Tutti noi, seppure incatenati da una pandemia, sapevamo bene che al momento della torta sarebbe cominciata una squallida rissa da bar, ma per un attimo abbiamo sperato che si accendesse almeno uno scampolo di intelligenza nelle menti rinsecchite dei nostri politici allo sbaraglio. Ci siamo illusi.
Scoccata l’ora infatti della consegna dei compiti, alias la presentazione dei progetti per ottenere i fondi, tutti col foglio bianco e senza avere idea su cosa si debba fare, sono saliti sulla cattedra e hanno cominciato a urlare. Il nulla che rivendica il nulla.
Sciocchi e mortalmente ingenui, nel parapiglia hanno fatto cadere la clessidra che stava scandendo un tempo. Che si sia rotta o no, quel tempo scorre lo stesso e ogni ora che passa, nella situazione attuale, pesa quanto un anno. E un anno lo abbiamo già sprecato a parlare di vacanze e di aperitivi.
Ogni imbecille delinquente che punta i piedi per assicurarsi una fetta più grande della torta, lo sa, ad esempio, che in Italia le opere che costano più di 100 milioni di euro hanno bisogno di quasi 16 anni per essere ultimate? E lo sa che tra qualche mese potremmo trovarci in un paese con 25/30 milioni di poveri?

Non siamo in un quiz televisivo ed è bene che lo capiscano presto, perché quel potere su cui credono di poter poggiare la loro disonestà, è un castello di carta su cui si è già abbattuto un padrone più grande. È un tiranno severo che non porta alle giostre e non compra zucchero filato.
Il lago fatato, in cui sguazzavano come piranha per addentare tutto il mangiabile, si è seccato, e tutti i re ormai nudi che prima spargevano favori, sono al centro di un deserto con intorno un popolo stremato.
Sta finendo un anno drammatico e sarebbe un peccato se dovessimo ricordarlo con nostalgia.

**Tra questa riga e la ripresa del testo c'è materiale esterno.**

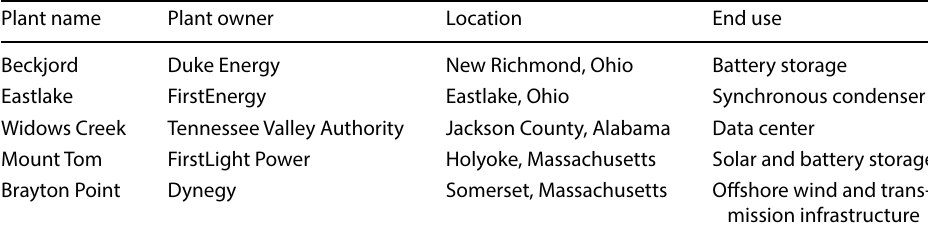
Table 3 Repurposed coal power plant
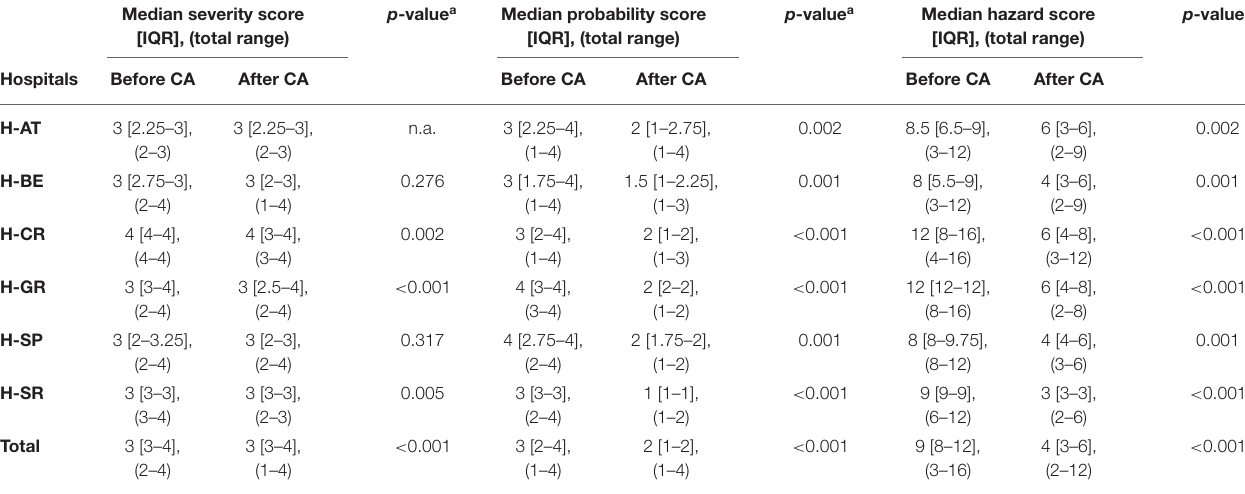
TABLE 3 | Failure mode quantification: severity, probability, and hazard scores before and after corrective actions. p -value a Median probability score p -value a Median hazard score Median severity score [IQR], (total range) [IQR], (total range) [IQR], (total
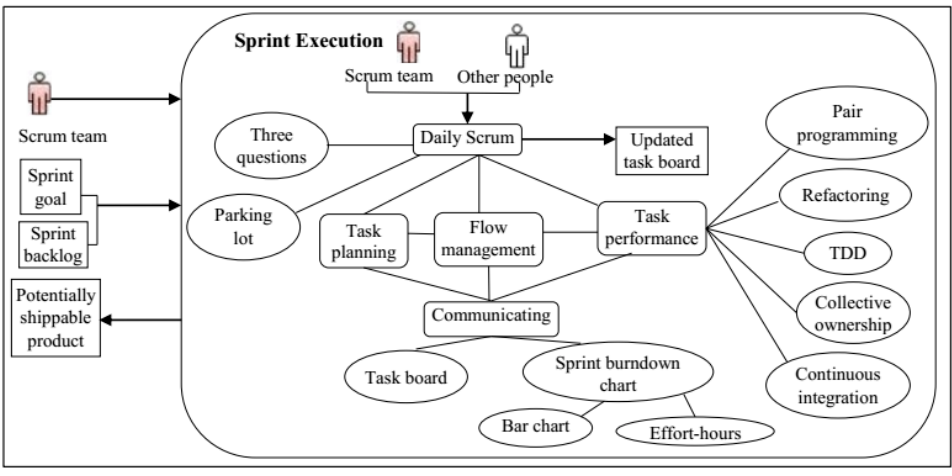
Figure 16. Output of the tool.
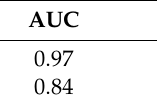
Table 5. Comparison between classifiers.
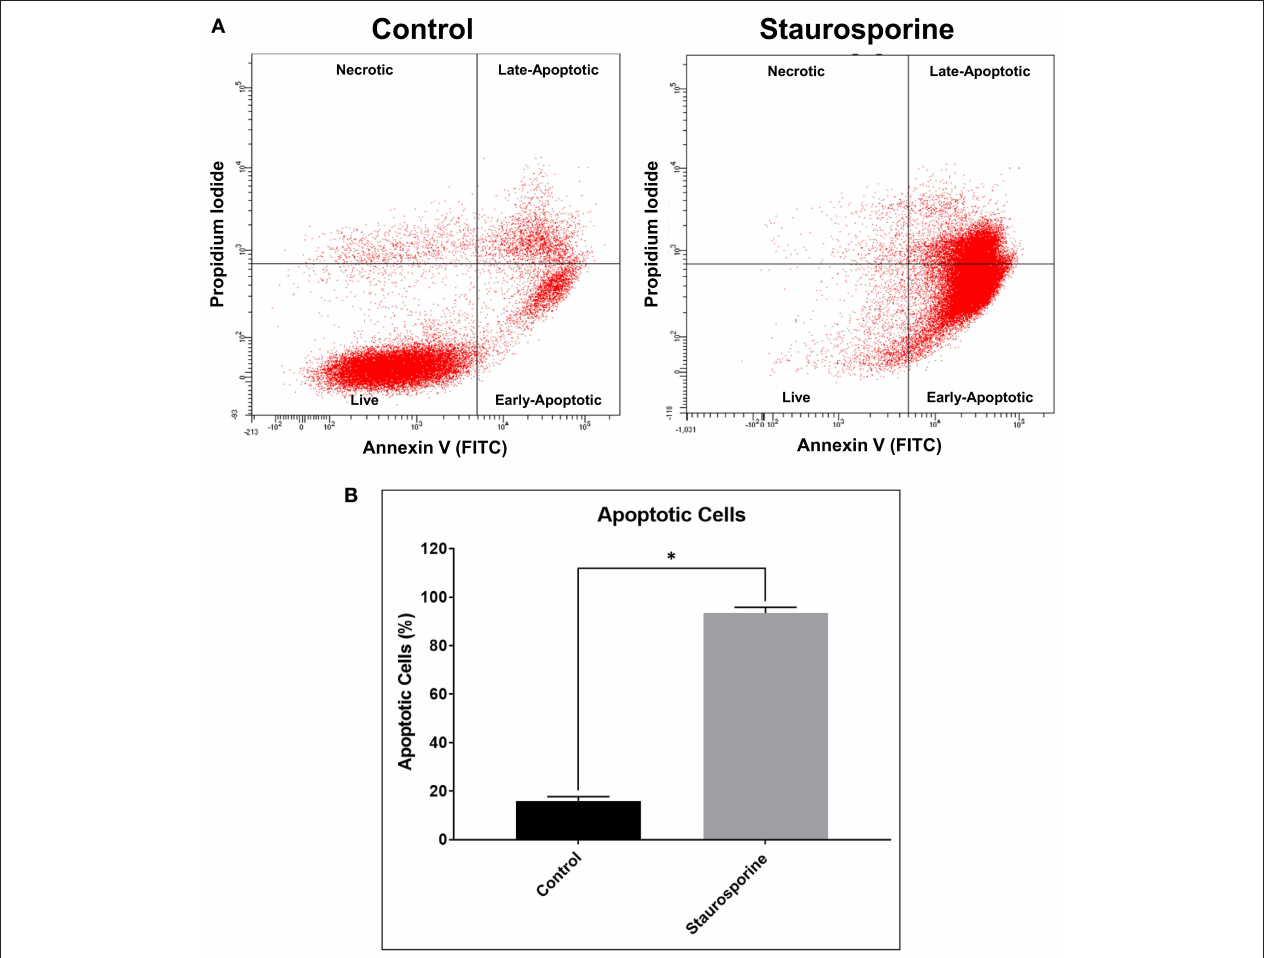
FIGURE 1 | (A) Representative flow cytometry images of cells stained with Annexin V-FITC and propidium iodide after control or Staurosporine (0.5 µ M) treatment for 24h. (B) Plot of apoptotic cells (%). The error bars represent standard deviation ( n = 6); data were analyzed using Wilcoxon test, P = 0.031. * p < 0.05.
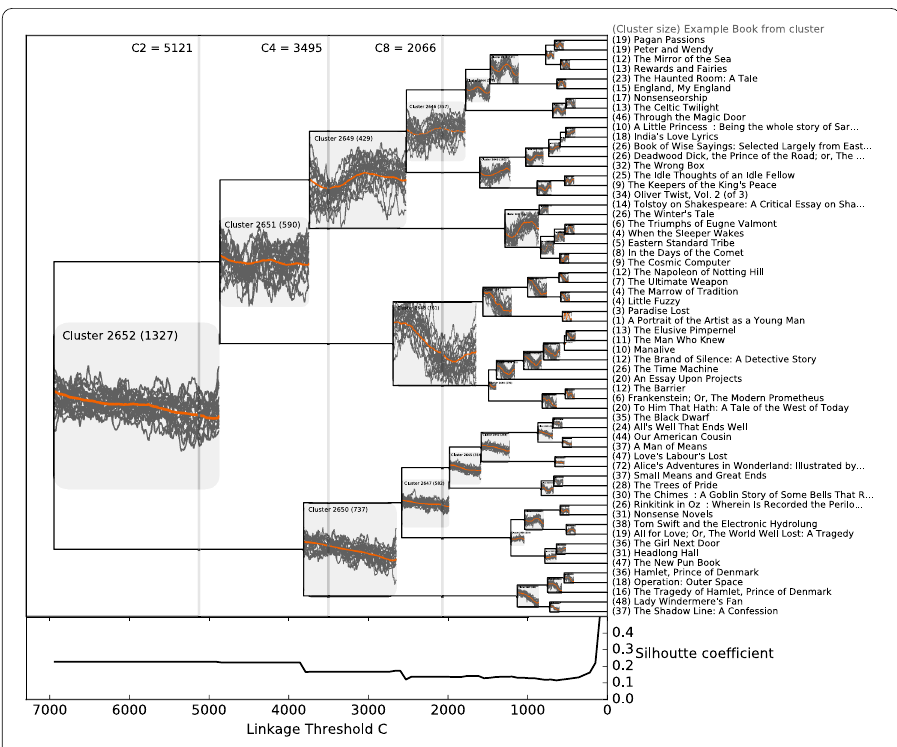
Figure 5 Dendrogram from the hierarchical clustering procedure using Ward’s minimum variance method. For each cluster, a selection of the 20 most central books to a fully-connected network of books are shown along with the average of the emotional arc for all books in the cluster, along with the cluster ID and number of books in each cluster (shown in parenthesis). The cluster ID is given by numbering the clusters in order of linkage starting at 0, with each individual book representing a cluster of size 1 such that the final cluster (all books) has the ID 2( N – 1) for the N = 1,327 books. At the bottom, we show the average Silhouette value for all books, with higher value representing a more appropriate number of clusters. For each of the 60 leaf nodes (right side) we show the number of books within the cluster and the most central book to that cluster’s book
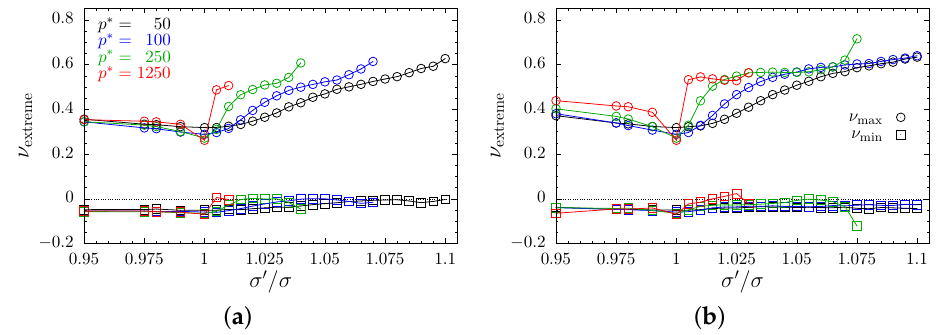
Figure 9. Extreme PR values for systems with ( a ) D -type and ( b ) S -type crossing nanochannels, plotted with respect to scaling factor σ (cid:48) / σ . Values for maximal and minimal PR have been marked with sphere and square symbols, respectively. Results obtained for different values of the reduced external pressure p ∗ have been indicated in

Noi, da inermi spettatori, sudditi rassegnati, abbiamo il dovere di crescere in fretta e diventare donne e uomini che si accorgono del luna park e scelgono altro e di più.
Un dittatore è arrivato e altri sono dietro l’angolo ad aspettare un crollo. A provocare il crollo. I loro complimenti tra poco non basteranno più e il vaccino più veloce della storia non ci restituirà il benessere che, forse in tanti, non abbiamo mai conosciuto.

Sta arrivando il momento di pretendere il benessere vero, per noi stessi e soprattutto per le giovani generazioni su cui si stanno ammassando tanti e troppi debiti economici e morali.
Il ricatto della continua emergenza distrae dai bisogni, ma non li risolve.
Deve arrivare il tempo delle idee, di quelle coraggiose e limpide, piene di dignità. Le visioni che cacciano via la solitudine e che sanno costruire e che spingono a mantenersi accanto all’altro. Importanti e indispensabili l’uno per l’altra.

Ora siamo un esempio di popolo che aspetta o che osserva il dittatore senza muovere un dito.
Dobbiamo diventare un popolo di esempio e rimettere in piedi una democrazia degna di chiamarsi tale.
Non esiste altra garanzia e non c’è una salvezza che non parta da lì.